*** Source extract
The requirement for ion-containing water is both a constraint and a feature. Tap water and seawater work. Distilled or deionized water does not. This means the device cannot generate power from pure condensation alone, but coastal and humid environments offer natural working fluid.
Logicity's Take
What Comes Next
The immediate next steps involve scaling the device and testing it in real-world conditions. Laboratory performance often differs from field deployment. Questions remain about long-term durability, output consistency across humidity levels, and manufacturing cost.
For engineers evaluating energy harvesting options, hydrovoltaic devices join piezoelectric, thermoelectric, and photovoltaic systems as potential candidates for ambient power collection. Each has trade-offs. This one requires water and ions but works in low light.
Frequently Asked Questions
What is a hydrovoltaic device?
A hydrovoltaic device harvests electricity from the evaporation-driven motion of water molecules and dissolved ions across engineered surfaces. No batteries or chemical fuel required.
Why doesn't the device work with purified water?
******
*** Recorded information
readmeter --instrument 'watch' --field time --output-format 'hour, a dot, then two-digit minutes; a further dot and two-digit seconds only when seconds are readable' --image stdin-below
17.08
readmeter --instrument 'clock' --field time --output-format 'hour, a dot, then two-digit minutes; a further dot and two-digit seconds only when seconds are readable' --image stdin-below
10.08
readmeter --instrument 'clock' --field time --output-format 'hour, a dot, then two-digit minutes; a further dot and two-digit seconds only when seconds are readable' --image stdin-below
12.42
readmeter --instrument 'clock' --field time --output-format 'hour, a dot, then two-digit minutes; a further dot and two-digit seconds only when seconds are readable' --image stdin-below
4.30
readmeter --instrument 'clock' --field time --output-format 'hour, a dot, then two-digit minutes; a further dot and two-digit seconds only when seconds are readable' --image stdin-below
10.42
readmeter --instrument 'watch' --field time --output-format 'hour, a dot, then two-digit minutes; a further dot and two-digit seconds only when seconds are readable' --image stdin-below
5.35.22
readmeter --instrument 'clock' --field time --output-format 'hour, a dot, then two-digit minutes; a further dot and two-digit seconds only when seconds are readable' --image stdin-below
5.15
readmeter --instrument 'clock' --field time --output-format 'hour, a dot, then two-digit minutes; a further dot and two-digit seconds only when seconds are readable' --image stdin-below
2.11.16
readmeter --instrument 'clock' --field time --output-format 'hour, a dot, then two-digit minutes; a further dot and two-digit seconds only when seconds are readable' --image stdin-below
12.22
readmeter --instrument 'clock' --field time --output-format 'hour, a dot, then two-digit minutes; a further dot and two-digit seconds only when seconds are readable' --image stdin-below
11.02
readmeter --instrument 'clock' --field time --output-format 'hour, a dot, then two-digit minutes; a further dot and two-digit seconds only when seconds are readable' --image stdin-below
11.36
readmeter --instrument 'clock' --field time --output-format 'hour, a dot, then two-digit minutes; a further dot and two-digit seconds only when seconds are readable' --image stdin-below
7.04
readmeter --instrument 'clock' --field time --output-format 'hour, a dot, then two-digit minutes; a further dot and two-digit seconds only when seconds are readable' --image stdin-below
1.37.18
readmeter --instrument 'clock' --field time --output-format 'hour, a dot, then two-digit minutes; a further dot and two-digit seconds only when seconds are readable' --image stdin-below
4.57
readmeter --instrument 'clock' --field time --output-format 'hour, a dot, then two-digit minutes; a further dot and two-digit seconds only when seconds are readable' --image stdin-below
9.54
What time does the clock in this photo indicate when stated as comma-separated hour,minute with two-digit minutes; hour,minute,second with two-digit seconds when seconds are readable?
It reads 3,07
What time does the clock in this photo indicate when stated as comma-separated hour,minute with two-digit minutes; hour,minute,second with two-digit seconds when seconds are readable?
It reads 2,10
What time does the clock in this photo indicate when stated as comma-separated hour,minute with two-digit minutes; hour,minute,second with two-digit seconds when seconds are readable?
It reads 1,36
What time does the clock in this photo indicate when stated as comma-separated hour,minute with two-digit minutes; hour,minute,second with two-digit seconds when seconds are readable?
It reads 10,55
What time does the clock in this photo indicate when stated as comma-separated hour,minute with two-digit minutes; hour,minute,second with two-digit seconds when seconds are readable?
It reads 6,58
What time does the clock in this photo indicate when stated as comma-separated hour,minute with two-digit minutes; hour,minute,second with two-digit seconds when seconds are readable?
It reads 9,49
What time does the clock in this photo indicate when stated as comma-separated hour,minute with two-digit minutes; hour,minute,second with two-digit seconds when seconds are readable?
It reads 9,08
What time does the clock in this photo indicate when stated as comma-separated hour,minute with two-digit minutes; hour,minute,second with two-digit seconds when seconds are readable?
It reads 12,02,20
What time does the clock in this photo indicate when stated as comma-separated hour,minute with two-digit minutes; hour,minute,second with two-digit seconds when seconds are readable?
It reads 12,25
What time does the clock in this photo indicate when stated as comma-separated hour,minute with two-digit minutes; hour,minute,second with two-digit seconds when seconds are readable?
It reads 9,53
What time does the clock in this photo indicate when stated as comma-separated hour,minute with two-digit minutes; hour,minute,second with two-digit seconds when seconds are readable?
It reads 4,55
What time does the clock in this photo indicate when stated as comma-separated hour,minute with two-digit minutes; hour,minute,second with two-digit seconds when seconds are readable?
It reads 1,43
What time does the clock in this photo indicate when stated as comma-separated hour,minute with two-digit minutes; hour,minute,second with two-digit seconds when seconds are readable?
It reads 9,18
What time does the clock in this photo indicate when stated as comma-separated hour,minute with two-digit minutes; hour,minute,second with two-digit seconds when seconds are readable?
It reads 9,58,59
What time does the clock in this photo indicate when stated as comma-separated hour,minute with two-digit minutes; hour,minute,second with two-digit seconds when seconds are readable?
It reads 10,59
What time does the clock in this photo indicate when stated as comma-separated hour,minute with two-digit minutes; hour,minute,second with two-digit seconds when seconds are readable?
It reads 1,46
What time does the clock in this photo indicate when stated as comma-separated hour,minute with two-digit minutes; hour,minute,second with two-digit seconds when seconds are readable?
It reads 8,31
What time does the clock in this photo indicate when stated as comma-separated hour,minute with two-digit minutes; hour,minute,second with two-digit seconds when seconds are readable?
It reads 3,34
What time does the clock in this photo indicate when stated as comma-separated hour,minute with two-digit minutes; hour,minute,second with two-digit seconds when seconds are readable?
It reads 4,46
******
◆ **The exercise**
Can you reproduce the hydrovoltaic excerpt word for word, starting at "A hydrovoltaic device harvests" and ending at "with purified water?"?

◆ **Reply**
A hydrovoltaic device harvests electricity from the evaporation-driven motion of water molecules and dissolved ions across engineered surfaces. No batteries or chemical fuel required.
Why doesn't the device work with purified water?